Cette musique que l'on reconnaît pour du Vivaldi et du Pergolèse finit par pulser comme du rock et ces participants à un dîner mondain, dans leur tenues noires de transparences décentes et de gravures de mode, se tordent au sol avec des puissances d'animaux sauvages marchant à quatre pattes dans un puissant unisson. Plus rien de certain dans ce monde où il devient impossible de savoir qui danse qui chante et même qui joue vraiment de la musique puisque le violoniste se mêle entièrement au mouvement et que les porte-voix viennent compléter par moment les micros. Les attitudes se brouillent : la piéta dolorosa arbore une superbe barbe, la jeune et fragile danseuse mesure soudain deux mètres cinquante. Ce TumulTe est d'abord celui d'un désordre des certitudes et l'on songe à Breton définissant ce point de la poésie « où les contraires cessent d’être perçus contradictoirement »

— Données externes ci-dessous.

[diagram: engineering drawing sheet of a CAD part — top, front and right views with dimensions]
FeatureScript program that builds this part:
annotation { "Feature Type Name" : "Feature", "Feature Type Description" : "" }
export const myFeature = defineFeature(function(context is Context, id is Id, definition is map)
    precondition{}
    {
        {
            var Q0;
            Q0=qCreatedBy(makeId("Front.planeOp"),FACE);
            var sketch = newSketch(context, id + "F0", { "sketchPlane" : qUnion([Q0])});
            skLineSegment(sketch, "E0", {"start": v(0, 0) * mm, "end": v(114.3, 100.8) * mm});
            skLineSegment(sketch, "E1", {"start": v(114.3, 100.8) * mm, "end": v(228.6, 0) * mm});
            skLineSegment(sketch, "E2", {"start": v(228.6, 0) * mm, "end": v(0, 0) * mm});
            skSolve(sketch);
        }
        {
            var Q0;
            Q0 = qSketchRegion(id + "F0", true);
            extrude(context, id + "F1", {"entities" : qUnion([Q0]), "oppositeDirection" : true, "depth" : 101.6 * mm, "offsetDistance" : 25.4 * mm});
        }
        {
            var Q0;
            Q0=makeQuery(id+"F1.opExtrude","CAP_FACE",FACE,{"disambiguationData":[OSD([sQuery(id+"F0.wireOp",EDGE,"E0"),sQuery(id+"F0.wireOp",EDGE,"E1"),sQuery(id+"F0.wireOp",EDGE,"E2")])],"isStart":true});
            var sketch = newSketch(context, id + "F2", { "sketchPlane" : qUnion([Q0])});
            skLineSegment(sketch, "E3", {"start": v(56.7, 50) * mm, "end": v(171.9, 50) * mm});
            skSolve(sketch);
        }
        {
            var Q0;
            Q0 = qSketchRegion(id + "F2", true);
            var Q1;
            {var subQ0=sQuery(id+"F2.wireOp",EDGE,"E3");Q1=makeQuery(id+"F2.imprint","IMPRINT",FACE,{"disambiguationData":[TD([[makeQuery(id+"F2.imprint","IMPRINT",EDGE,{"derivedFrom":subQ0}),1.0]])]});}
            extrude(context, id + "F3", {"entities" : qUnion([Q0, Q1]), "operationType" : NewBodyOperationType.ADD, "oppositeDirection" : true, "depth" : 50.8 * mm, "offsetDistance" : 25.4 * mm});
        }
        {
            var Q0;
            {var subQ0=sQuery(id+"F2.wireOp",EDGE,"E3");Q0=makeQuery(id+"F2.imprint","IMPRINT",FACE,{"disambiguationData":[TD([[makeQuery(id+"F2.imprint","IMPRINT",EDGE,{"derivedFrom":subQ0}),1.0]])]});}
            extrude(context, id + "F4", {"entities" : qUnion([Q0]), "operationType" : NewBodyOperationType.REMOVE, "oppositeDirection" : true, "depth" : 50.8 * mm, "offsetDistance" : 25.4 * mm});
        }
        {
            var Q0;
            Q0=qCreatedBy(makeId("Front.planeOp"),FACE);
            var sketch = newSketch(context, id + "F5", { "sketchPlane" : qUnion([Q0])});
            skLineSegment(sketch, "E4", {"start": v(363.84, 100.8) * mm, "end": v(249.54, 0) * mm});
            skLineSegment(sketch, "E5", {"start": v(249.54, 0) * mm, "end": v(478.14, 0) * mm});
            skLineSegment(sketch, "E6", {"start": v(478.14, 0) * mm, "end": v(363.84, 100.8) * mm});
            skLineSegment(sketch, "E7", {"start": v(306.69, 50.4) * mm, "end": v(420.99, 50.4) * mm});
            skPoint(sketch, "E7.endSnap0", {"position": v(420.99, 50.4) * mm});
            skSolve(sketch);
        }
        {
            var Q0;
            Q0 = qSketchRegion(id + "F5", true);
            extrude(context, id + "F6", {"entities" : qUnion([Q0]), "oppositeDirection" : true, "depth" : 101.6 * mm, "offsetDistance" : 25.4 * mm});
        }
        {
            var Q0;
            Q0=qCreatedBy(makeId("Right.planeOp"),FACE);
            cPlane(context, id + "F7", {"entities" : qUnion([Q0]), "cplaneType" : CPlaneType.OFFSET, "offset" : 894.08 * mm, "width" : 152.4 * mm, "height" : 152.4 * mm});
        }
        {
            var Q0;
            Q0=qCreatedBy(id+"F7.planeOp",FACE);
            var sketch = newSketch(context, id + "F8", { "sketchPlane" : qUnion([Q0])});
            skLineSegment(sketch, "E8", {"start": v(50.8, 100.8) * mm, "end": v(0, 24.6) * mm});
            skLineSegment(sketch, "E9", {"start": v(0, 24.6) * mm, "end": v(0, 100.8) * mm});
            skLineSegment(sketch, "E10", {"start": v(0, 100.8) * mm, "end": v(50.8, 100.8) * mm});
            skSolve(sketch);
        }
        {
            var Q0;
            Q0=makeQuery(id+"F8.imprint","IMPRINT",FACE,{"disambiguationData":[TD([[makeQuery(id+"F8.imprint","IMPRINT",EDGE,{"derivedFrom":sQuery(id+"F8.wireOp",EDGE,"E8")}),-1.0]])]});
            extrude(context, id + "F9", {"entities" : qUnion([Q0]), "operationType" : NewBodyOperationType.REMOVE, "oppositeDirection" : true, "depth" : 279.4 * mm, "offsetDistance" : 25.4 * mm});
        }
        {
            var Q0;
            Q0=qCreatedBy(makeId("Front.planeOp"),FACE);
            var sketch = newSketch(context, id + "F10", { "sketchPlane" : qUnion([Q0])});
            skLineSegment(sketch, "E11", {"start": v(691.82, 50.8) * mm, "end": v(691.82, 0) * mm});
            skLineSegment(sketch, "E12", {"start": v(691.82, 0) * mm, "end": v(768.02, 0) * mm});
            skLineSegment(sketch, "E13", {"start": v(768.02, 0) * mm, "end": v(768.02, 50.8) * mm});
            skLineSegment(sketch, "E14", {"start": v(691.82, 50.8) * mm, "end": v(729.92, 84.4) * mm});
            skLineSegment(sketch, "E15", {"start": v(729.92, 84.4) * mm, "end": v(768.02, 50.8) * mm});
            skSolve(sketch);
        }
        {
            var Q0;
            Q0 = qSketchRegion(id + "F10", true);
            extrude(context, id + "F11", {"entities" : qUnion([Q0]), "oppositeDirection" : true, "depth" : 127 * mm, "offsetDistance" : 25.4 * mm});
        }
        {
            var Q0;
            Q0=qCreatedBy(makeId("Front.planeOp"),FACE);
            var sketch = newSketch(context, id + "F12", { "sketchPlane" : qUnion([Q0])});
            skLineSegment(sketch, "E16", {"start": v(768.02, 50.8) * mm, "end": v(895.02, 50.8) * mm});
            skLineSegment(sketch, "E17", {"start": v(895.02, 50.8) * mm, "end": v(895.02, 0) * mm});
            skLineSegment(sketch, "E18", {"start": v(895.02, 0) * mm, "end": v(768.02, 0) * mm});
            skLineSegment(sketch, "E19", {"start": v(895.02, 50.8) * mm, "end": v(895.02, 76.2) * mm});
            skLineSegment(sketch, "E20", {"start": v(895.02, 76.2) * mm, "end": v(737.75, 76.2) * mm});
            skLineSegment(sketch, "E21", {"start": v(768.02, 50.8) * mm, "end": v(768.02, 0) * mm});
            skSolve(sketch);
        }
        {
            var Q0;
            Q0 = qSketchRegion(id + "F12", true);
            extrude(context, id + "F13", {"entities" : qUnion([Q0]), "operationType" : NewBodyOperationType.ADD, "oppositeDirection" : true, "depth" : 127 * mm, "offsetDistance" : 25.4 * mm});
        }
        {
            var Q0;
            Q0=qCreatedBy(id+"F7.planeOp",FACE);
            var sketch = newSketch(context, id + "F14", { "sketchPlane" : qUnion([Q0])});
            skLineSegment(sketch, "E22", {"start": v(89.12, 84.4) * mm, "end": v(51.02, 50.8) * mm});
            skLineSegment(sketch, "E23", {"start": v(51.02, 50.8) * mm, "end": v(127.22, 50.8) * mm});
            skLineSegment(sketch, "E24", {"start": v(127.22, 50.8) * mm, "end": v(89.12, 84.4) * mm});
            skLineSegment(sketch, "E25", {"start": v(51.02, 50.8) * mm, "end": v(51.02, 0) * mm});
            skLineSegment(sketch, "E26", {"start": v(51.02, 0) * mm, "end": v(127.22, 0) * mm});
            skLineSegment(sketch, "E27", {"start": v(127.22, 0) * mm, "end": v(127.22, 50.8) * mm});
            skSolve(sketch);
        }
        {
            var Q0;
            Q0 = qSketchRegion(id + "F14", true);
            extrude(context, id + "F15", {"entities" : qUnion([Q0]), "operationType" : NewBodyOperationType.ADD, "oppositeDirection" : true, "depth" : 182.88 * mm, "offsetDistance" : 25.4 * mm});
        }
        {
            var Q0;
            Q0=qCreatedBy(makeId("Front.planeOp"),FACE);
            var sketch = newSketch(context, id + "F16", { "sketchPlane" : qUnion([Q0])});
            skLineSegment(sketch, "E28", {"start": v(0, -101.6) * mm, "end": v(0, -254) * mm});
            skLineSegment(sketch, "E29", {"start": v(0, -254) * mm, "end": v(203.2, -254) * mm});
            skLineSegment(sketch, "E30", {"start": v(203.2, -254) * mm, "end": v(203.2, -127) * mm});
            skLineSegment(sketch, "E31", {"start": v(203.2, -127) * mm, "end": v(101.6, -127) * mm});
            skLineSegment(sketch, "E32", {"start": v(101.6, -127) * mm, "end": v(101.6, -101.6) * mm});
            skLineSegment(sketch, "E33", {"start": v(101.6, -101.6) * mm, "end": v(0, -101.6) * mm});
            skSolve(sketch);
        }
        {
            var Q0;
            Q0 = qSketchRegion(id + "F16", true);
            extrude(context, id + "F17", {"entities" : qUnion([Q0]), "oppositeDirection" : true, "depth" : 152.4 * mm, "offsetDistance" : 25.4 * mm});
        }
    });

L'évolution des états de corps des interprètes au long de la pièce joue paradoxalement avec ce tumulte de la réalité. Au début, grimaçants et tremblotants, dans une énergie très contenue et qui semble chercher à « sortir » par tous les moyens, ils passent à une manière d'état second, avec ronde âpre et gestes rageurs des bras du haut vers le bas, avec un usage récurrent de l'unisson, avec un ensemble de motifs qui privilégient l'ancrage et le sol plutôt que l'élévation. Pourtant, à aucun moment, TumulTe ne tombe dans la démesure d'une transe primitive. Les corps restent tenus, le primitif policé est sous contrôle. Sans doute le sentiment d'inquiétante étrangeté naît de ce paradoxe qui veut que tout incline vers la démesure, l'Hybris, l'excès, et que pourtant rien ne s'y abandonne totalement tout en brouillant en permanence les limites ; il faut entendre inquiétante étrangeté au sens que l'on donne usuellement au concept forgé par Freud à savoir quand « l’intime surgit comme étranger, inconnu, autre absolu, au point d’en être effrayant ».

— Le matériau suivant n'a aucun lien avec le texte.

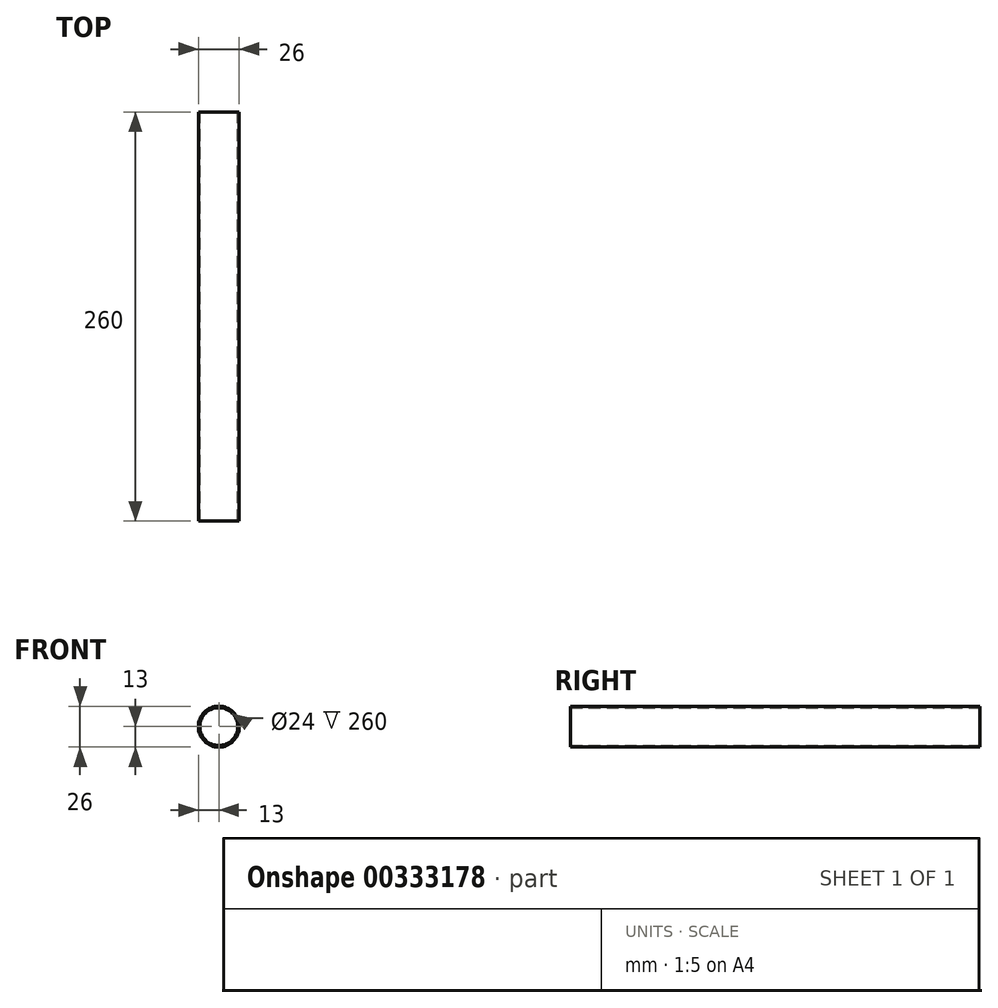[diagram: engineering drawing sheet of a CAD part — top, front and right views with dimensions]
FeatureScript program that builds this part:
annotation { "Feature Type Name" : "Feature", "Feature Type Description" : "" }
export const myFeature = defineFeature(function(context is Context, id is Id, definition is map)
    precondition{}
    {
        {
            var Q0;
            Q0=qCreatedBy(makeId("Front.planeOp"),FACE);
            var sketch = newSketch(context, id + "F0", { "sketchPlane" : qUnion([Q0])});
            skCircle(sketch, "E0", {"center": v(0, 0) * mm, "radius": 13 * mm});
            skCircle(sketch, "E1", {"center": v(0, 0) * mm, "radius": 12 * mm});
            skSolve(sketch);
        }
        {
            var Q0;
            Q0=qSketchRegion(id+"F0",true);
            extrude(context, id + "F1", {"entities" : qUnion([Q0]), "endBound" : BoundingType.SYMMETRIC, "depth" : 260 * mm});
        }
    });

teaser "TumulTe" - création 2020 from Cie Vilcanota on Vimeo.
Le traitement de la musique contribue fortement à cette sensation. Le glissement entre deux mondes musicaux apparemment tellement éloignés que la musique baroque et le rock le plus âpre, interprétés par les mêmes chanteurs et musiciens mais encore accompagnés par les danseurs ainsi que la contribution continue des musiciens au mouvement, floutent naturellement les frontières et les attentes. C'est là, mais seulement en ce sens qu'il faut comprendre l'aspiration du chorégraphe à « faire tribu ». Non pas faire primitif – nous constatons que jamais il ne s'y abandonne – pas plus que faire homogène, tout tend, mais subtilement, à distraire de cet objectif – mais pour souligner que l'interprétation n'est qu'une, chanteurs et danseurs. confondus. Cette tendance est dans l'air, voir ainsi, de Maud Le Pladec [lire notre critique] à Mylène Benoit, pour prendre deux exemples très récents.

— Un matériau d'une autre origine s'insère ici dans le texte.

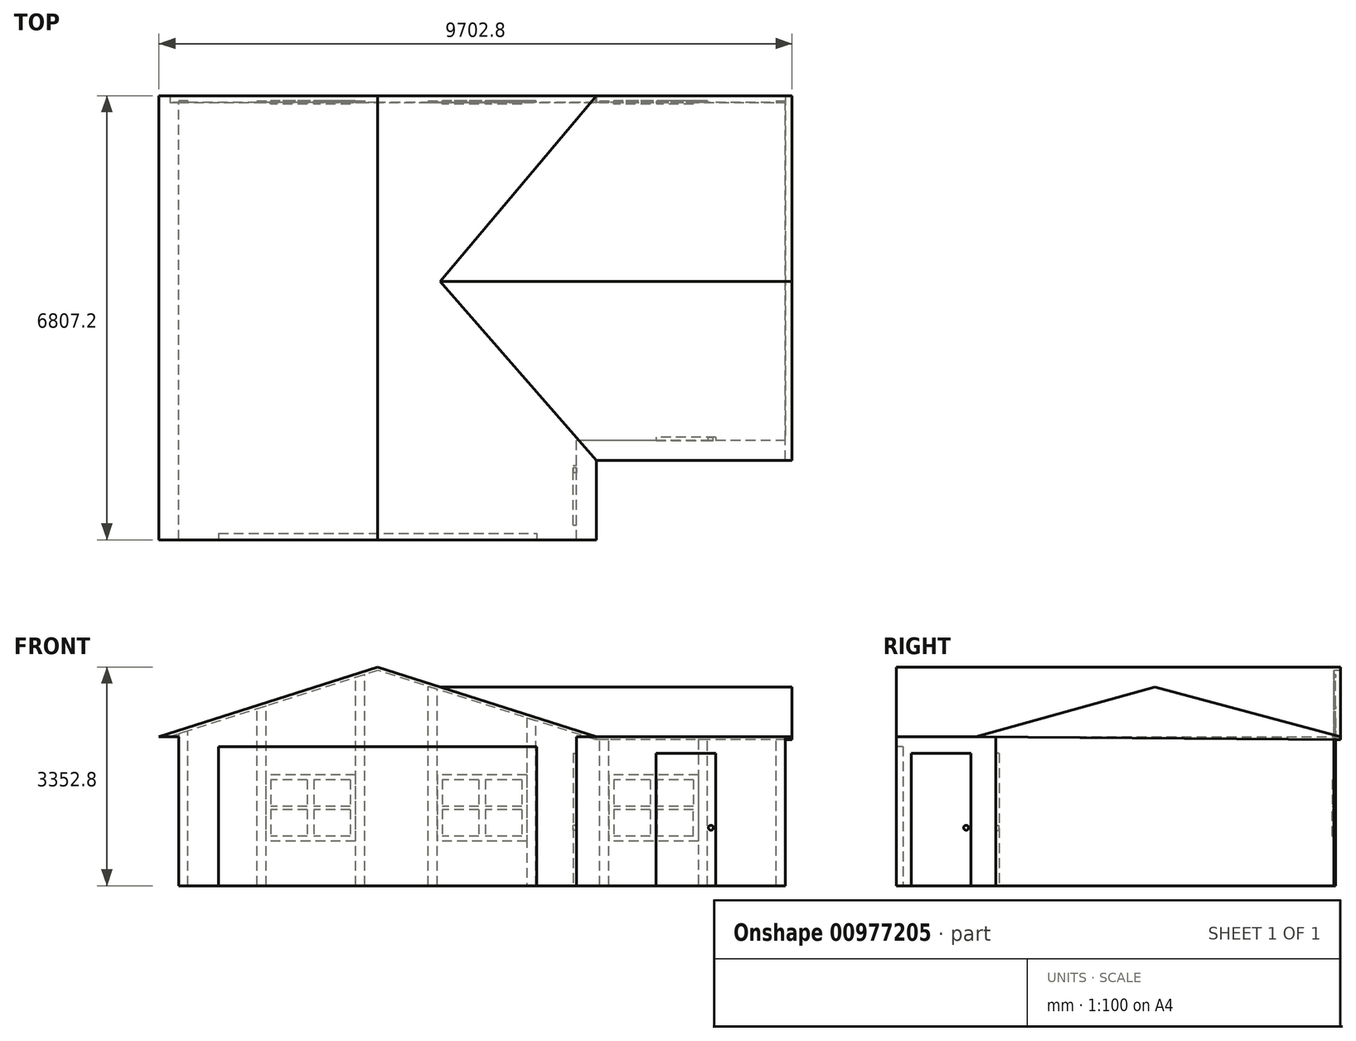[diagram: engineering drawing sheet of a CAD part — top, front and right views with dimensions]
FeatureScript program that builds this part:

Mais la démarche de Bruno Pradet qui a soigné le rendu musical et en a fait un principe dramaturgique fort, marque la différence de cette proposition d'avec toutes celles qui, a foison cette saison, proposèrent la fusion du chant et de la danse. D'abord, parce que TumulTe assure que cette fusion se fasse dans une pratique magistralement maîtrisée (ce qui souvent dans les autres exemples, manquait), mais surtout parce que cette confusion des moyens tient sa place dans la dramaturgie. Si chant et danse paraissent si proche, il est cependant rare que ces deux techniques soient si bien dominées. Cette tribu ici constituée fait preuve de cette habileté, et cela rend la rencontre aussi convaincante qu'inquiétante… Inquiétante comme le monde tumultueux dans lequel nous baignons, par exemple !
Philippe Verrièle
Vu le 17 juillet 2021, au Théâtre des Hivernales dans le cadre du festival Avignon Off.